Tegan Bristow at the Digital Arts Division at Wits and Irini Papadimitriou, a technology arts curator with Watermans and the Victoria & Albert Museum in London have developed this year’s residency with support from the SA-UK Seasons 2014 & 2015, a partnership between the Department of Arts and Culture and the British Council. In the spirit of the evolving partnership with Wits Art Museum, Watermans and Fak’ugesi Festival, Ling Tan and Kasia Molga, two UK based creative technologists will join forces with Jepchumba and Nathan Gates, two Africa based creative technologists to collaborate on the development of this year’s theme. In addition to the residency and exhibition at the Wits Art Museum, the residents will also participate at the annual Digital Performance Weekender Festival at Watermans in the UK later this year.

The not-to-be-missed 2015 line-up includes UK based, Ling Tan – a designer, maker, coder and trained architect will be exploring the modes of interaction between the people and the spaces of Braamfontein using wearable and mobile technology.

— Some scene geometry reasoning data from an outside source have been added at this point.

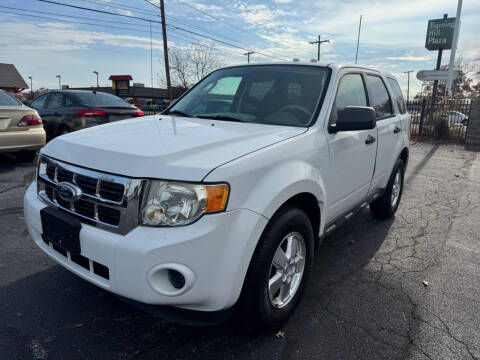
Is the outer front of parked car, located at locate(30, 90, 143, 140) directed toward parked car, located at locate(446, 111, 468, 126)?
no

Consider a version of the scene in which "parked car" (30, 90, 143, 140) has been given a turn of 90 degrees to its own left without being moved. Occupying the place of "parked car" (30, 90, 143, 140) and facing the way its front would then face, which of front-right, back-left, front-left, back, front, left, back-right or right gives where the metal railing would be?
back-left

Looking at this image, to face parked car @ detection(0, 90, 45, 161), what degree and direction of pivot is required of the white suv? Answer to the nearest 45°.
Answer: approximately 90° to its right

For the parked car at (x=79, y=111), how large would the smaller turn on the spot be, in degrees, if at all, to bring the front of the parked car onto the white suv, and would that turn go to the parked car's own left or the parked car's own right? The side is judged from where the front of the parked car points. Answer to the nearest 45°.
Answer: approximately 135° to the parked car's own left

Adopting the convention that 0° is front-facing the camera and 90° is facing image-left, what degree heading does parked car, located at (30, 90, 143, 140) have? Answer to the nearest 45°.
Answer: approximately 135°

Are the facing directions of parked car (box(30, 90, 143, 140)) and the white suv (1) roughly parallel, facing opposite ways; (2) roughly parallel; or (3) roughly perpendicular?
roughly perpendicular

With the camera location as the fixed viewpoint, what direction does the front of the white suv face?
facing the viewer and to the left of the viewer

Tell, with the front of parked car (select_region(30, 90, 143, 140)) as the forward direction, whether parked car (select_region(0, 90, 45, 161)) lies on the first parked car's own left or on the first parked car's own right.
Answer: on the first parked car's own left

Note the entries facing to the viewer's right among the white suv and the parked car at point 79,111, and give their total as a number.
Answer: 0

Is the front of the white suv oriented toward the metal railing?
no

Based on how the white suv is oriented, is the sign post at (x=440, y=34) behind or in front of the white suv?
behind

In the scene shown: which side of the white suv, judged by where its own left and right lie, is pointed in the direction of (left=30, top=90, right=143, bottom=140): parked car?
right
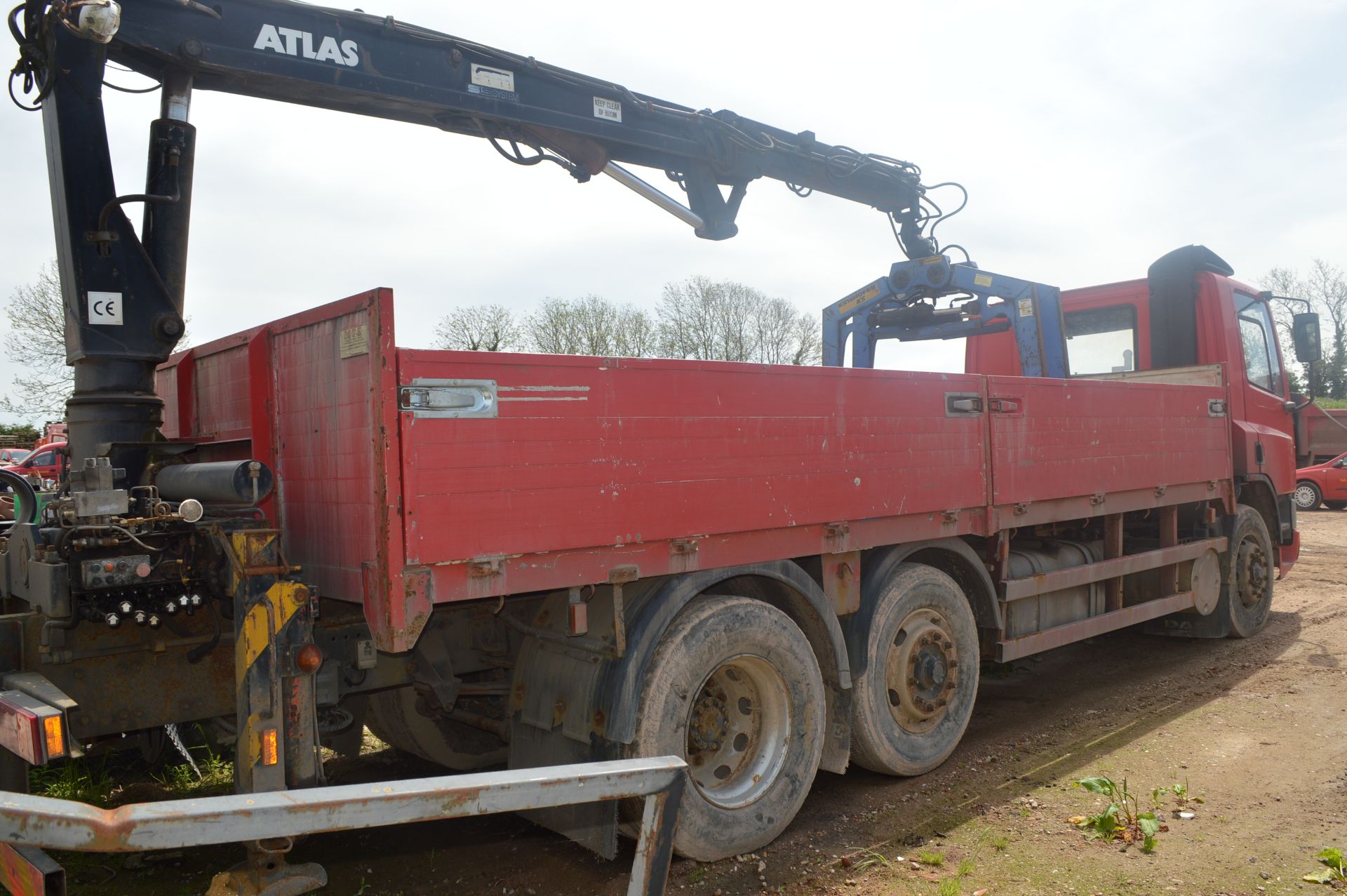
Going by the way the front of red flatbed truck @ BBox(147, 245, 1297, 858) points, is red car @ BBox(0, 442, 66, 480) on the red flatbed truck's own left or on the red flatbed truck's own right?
on the red flatbed truck's own left

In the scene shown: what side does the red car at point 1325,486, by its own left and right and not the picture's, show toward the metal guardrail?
left

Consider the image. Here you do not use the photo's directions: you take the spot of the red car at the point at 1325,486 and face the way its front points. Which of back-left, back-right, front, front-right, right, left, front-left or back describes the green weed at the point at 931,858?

Also joining the Arts Residency from the UK is Kasia Molga, a media artist and environmentalist. Molga will be working with the intersection of art, science and technology in a bid to challenge our relationships with the city with its green and man-made spaces.

Jepchumba, who originates from Kenya, will be feature as the resident “African Digital Artist”. With a background in digital art, online development and social media strategy, Jepchumba will examine how young people envision themselves in the creative futures of the city, join her at the museum to “Meet Your Future Selfie”.

South Africa based Nathan Gates joins the Artist Residency line-up as the second African artist. Gates’ interests include the domestication of knowledge at the hands of digital technologies. During the residency he will explore processes of creation in thinking about the future of Johannesburg.

Fak’ugesi Festival Director, Prof Christo Doherty, describes the residency as an exciting evolution of the first event pioneered at last year’s Festival.  “In 2015, we are seeing the development and extension of the residency concept that builds on the lessons learnt and the relationships established at last year’s Festival.  We look forward to a vibrant public engagement and challenging creative collaboration around the theme of futurist visions of Johannesburg.”

The Fak’ugesi African Digital Innovation Festival will run from 21 August to 13 September in Braamfontein.